The threat model is execution inside a (trusted) enterprise network. Yet, care has been taken when accepting any user data. While there is no user authentication (i.e. anyone who can access Serles is allowed to ask for certificates), one may specify to which IP subnets requested domains must resolve in order to be granted a certificate.

Installation

See :ref:`installation`.

Configuration

The configuration file can be set using the CONFIG environment variable. If it is absent, it is loaded from /etc/serles.ini. An extensively commented example configuration file is included as config.ini.example. You may copy (and rename) it to the beforementioned location. Serles is compatible with any WSGI server; please consult your server's manual for its configuration.

Backends

The software ships with one predefined backend, but it is easy to write others. If you do, please send patches!

A backend is simply a class (no inheritance required) and has the following methods:

  • a constructor taking the parsed config (ConfigParser object; dict-like)

REQUIRED WORK:
Continue the Serles documentation from the point at which it stops, beginning after the bullet describing the backend constructor.

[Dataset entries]

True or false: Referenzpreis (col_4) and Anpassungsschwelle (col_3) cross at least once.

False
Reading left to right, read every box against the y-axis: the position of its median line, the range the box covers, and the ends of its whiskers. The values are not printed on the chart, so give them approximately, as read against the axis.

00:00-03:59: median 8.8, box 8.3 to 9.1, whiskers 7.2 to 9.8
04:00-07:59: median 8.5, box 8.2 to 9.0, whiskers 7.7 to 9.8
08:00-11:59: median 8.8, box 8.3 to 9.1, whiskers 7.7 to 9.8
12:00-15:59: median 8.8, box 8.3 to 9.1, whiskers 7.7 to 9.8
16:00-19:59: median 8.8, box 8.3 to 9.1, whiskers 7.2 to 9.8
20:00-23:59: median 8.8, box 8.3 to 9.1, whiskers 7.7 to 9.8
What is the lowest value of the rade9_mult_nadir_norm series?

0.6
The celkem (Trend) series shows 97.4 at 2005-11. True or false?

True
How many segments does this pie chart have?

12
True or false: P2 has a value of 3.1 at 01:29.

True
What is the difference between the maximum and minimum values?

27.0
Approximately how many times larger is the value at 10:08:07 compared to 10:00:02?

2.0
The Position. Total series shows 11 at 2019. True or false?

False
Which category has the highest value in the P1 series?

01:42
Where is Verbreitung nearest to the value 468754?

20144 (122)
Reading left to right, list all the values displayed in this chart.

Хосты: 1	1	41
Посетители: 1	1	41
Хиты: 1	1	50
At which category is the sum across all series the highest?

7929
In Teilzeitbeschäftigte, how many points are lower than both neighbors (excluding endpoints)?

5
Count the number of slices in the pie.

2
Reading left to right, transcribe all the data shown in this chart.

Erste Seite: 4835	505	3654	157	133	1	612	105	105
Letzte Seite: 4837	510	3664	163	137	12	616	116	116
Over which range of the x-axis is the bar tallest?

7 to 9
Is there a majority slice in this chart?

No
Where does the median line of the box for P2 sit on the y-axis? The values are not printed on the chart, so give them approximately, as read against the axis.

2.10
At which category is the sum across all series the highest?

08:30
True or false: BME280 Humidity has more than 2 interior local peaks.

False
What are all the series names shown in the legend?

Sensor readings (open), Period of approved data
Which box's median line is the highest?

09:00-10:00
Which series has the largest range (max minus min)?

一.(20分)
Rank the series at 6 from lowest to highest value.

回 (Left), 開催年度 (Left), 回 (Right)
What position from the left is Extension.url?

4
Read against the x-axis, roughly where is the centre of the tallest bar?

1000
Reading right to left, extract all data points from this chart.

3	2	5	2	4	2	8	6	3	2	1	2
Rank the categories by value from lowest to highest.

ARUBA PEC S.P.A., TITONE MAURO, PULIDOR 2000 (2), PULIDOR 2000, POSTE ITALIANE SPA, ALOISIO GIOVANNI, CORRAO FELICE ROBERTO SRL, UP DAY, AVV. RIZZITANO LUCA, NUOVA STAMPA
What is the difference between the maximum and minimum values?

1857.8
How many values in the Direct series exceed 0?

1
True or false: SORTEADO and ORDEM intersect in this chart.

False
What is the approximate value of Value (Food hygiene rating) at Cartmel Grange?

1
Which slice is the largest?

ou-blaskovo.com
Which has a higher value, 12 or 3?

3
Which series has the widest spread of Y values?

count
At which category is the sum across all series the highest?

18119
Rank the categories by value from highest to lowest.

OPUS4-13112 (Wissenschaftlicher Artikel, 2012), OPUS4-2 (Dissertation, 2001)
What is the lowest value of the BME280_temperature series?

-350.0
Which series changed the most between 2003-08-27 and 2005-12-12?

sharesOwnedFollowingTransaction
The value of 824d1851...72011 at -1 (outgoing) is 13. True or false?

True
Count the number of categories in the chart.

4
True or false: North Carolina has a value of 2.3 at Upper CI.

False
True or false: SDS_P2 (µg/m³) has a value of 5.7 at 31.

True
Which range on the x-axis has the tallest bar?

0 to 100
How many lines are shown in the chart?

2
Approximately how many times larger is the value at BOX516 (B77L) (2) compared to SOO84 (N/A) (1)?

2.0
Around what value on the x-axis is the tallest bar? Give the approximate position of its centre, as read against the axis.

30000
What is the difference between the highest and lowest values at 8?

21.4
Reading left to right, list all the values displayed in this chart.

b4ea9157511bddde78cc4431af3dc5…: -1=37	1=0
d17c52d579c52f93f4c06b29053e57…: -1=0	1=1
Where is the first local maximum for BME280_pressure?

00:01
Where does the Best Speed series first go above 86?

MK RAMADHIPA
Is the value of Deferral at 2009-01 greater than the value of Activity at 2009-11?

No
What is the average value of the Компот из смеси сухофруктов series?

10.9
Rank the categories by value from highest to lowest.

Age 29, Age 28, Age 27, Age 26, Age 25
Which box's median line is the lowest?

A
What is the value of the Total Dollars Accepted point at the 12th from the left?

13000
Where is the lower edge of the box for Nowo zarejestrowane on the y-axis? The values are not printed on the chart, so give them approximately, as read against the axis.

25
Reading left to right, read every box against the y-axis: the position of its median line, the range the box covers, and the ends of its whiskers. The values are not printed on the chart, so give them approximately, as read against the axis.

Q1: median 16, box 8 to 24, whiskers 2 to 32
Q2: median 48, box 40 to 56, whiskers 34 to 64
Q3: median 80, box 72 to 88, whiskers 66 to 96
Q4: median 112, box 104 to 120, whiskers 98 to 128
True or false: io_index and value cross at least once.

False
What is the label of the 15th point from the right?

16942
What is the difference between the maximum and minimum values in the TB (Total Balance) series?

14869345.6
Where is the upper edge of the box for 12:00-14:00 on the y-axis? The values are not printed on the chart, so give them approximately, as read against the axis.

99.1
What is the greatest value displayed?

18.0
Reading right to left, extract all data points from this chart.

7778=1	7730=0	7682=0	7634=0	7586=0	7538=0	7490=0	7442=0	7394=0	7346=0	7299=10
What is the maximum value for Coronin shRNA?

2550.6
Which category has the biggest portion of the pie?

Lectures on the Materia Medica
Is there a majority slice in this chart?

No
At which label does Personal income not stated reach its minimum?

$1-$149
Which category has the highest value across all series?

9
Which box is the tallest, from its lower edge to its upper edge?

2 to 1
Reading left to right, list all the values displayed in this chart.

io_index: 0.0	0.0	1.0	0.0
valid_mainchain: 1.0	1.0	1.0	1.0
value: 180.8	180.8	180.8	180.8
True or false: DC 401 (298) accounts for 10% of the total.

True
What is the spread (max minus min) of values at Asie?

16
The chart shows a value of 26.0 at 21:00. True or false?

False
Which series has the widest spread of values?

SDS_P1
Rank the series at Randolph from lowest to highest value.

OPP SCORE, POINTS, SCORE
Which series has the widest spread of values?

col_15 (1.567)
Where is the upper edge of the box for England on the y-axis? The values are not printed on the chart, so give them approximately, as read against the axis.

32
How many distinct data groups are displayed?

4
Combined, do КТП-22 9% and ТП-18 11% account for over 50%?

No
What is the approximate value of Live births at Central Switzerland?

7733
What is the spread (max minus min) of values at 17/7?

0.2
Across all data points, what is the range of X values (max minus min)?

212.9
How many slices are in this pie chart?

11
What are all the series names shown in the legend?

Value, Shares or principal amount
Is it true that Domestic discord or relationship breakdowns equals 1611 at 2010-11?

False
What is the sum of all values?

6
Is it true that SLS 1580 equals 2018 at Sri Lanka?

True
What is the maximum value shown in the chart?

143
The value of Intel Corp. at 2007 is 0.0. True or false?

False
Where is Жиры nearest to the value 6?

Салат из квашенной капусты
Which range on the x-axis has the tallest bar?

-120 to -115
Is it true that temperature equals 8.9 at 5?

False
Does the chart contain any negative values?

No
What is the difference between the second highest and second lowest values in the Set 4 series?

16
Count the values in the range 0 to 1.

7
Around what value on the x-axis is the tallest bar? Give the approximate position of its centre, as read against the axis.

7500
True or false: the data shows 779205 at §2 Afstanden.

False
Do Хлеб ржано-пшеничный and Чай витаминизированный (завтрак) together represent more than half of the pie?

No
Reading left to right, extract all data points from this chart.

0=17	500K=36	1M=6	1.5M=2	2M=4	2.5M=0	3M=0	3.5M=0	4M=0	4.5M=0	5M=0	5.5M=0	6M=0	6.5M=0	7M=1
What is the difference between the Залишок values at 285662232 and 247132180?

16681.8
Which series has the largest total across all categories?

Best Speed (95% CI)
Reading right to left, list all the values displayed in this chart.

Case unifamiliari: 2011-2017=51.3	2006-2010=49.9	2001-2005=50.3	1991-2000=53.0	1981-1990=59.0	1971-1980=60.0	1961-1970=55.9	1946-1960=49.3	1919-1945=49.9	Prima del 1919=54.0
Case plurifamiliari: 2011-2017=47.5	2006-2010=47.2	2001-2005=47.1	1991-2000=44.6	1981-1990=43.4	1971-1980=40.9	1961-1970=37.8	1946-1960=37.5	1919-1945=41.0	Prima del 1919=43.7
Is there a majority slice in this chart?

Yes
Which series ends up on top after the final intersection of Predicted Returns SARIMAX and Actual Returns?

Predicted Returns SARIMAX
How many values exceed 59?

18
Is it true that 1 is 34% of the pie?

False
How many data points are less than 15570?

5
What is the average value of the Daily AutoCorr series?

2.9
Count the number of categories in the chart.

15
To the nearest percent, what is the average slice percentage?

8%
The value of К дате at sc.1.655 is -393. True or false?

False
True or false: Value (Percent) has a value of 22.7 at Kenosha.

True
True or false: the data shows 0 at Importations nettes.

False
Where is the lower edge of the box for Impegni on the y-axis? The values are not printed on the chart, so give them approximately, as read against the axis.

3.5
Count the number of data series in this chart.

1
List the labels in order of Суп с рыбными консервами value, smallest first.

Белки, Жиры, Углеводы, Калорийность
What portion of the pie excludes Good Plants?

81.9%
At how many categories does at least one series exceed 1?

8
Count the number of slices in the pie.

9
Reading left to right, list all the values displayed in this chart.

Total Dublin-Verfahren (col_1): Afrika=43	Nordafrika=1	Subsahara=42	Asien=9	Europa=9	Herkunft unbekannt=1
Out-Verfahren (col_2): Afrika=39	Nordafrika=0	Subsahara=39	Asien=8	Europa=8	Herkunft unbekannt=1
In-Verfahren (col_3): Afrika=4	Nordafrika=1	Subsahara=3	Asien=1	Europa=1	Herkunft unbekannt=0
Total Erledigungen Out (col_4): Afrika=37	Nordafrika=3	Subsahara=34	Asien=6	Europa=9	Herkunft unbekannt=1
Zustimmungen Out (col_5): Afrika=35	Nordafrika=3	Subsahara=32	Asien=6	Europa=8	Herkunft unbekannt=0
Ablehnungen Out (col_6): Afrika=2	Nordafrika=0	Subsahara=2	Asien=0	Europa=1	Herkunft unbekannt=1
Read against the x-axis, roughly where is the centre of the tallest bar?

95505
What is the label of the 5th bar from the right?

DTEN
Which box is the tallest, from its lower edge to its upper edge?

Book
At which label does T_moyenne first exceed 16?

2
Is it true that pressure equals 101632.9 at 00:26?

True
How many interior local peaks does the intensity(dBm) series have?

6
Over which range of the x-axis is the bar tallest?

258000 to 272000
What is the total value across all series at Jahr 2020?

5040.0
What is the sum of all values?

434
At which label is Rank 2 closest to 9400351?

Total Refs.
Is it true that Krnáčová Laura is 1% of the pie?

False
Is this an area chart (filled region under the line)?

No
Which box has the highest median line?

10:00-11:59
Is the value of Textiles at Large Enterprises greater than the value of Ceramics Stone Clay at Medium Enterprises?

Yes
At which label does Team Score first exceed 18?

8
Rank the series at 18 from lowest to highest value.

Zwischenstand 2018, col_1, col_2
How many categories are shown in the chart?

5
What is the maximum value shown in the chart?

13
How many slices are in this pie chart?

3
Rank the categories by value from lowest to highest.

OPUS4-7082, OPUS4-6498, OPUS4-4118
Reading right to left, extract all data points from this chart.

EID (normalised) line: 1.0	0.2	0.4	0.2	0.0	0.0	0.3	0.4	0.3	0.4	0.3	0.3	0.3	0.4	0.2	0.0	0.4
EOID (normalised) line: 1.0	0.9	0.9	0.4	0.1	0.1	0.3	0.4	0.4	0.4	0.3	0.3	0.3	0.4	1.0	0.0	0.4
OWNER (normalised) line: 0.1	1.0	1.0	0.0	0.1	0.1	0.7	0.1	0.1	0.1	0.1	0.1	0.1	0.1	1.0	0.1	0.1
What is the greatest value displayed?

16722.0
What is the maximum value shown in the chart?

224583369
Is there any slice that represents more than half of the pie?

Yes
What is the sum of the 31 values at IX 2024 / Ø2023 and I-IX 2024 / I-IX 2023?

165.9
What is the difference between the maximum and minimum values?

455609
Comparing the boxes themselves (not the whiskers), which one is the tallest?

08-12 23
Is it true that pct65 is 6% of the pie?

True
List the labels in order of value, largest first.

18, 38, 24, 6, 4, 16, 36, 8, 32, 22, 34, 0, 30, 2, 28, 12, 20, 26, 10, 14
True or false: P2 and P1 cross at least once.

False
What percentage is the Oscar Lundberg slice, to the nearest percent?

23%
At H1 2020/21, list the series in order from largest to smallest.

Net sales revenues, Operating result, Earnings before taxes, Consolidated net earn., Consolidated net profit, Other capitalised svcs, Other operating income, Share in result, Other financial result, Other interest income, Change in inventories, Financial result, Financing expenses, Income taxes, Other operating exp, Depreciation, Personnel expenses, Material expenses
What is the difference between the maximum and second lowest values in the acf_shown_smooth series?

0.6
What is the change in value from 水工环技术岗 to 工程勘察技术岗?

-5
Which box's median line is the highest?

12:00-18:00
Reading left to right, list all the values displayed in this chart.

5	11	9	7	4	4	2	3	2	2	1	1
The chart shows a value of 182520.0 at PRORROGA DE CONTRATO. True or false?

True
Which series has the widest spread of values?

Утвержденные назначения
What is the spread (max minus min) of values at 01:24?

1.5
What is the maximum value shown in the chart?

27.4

TASK OUTPUT:
  • a method sign(self, csr, subjectDN, subjectAltNames, email):

    Parameters:

    • csr: the CSR as coming from the client (in PEM-encoded PKCS#10 format)
    • subjectDN: The CSR's Distinguished Name as a string or, if absent, one created from the template string in the config file.
    • subjectAltNames: a list of domain names (as strings) that are to be written in the certificate's SAN extension attributes.
    • email: the email stored in the requesting account (or None). Intended to be passed on to the backend for notification of the client.

    Returns:

    • on success, the tuple (pem_chain, None) where pem_chain is the full PEM-encoded certificate chain.
    • on error, the tuple (None, error_msg), where error_msg is a string (possibly forwarded from the backend) that describes why the CSR has been rejected. This is forwarded to the client in a badCSR problem document.
class SomeBackend:
    def __init__(self, config):
        self.config = config
    def sign(self, csr, subjectDN, subjectAltNames, email):
        return None, "not implemented"

Optionally, one can also inherit from the abstract serles.backends.base:

class SomeBackend(serles.backends.base):
    def sign(self, csr, subjectDN, subjectAltNames, email):
        return None, "not implemented"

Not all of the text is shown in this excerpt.